If the CHECK_BAD_BLOCKS
compat feature is enabled or --bad-blocks
option is used then pmempool-sync
tries to fix bad blocks in the libpmemobj
pool using its replicas:
$ pmempool sync --bad-blocks ./poolset.file
./poolset.file: synchronized
Synchronization can fail if a part of the pool has uncorrectable errors in all replicas:
$ pmempool sync --bad-blocks ./poolset.file
error: failed to synchronize: a part of the pool has uncorrectable errors in all replicas
error: Invalid argument
Fixing bad blocks causes creating or reading special recovery files. When bad blocks are detected, special recovery files have to be created in order to fix them safely. A separate recovery file is created per each part of the pool. The recovery files are created in the same directory as the poolset file, using the following name pattern:
<poolset-file-name>_r<replica-number>_p<part-number>_badblocks.txt
for example:
poolset.file_r0_p0_badblocks.txt
for part #0 of replica #0. These recovery files are automatically removed if the sync operation finishes successfully.
If the last sync operation was interrupted and not finished correctly
(eg. pmempool crashed) and the bad blocks fixing procedure was
in progress, the bad block recovery files may be left over. In such case
bad blocks might have been cleared and zeroed, but the correct data from these
blocks was not recovered (not copied from a healthy replica), so the recovery
files MUST NOT be deleted manually, because it would cause a data loss.

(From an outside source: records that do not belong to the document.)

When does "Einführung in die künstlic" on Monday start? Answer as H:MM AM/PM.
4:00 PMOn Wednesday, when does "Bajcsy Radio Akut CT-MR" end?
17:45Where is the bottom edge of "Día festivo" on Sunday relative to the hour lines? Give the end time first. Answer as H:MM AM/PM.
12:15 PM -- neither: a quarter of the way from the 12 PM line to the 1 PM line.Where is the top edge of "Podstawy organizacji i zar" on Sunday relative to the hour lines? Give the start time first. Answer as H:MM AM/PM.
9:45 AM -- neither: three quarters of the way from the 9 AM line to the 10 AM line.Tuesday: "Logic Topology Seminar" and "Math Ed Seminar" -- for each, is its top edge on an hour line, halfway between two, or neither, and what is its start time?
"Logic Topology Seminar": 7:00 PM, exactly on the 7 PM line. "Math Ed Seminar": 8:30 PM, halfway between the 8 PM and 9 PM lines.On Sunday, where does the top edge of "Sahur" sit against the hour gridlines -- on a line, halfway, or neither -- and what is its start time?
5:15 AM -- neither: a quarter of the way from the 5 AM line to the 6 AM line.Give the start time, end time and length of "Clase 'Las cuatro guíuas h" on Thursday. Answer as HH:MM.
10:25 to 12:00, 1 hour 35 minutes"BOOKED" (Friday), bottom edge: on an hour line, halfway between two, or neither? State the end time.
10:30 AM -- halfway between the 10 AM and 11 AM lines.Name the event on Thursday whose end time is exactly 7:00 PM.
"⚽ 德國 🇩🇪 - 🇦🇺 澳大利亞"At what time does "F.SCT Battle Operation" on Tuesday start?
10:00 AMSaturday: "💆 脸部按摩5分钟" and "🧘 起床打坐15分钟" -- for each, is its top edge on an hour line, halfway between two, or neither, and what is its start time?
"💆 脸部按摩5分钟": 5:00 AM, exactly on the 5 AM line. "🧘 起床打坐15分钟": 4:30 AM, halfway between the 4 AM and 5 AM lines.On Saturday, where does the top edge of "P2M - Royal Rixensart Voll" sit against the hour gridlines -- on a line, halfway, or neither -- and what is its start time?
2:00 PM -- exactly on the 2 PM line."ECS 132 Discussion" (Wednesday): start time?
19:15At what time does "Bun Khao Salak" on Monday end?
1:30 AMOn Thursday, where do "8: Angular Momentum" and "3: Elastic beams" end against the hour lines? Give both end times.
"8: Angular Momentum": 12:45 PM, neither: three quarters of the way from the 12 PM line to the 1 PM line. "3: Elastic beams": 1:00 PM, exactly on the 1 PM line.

If bad block recovery files are present, opening a pool will always fail.
In such case pmempool-sync
should be run again with the --bad-blocks
option.
It will finish the previously interrupted sync operation and copy correct data
to zeroed bad blocks using the left-over bad block recovery files
(the bad blocks will be read from the saved recovery files). Pmempool will
delete the recovery files automatically at the end of the sync operation.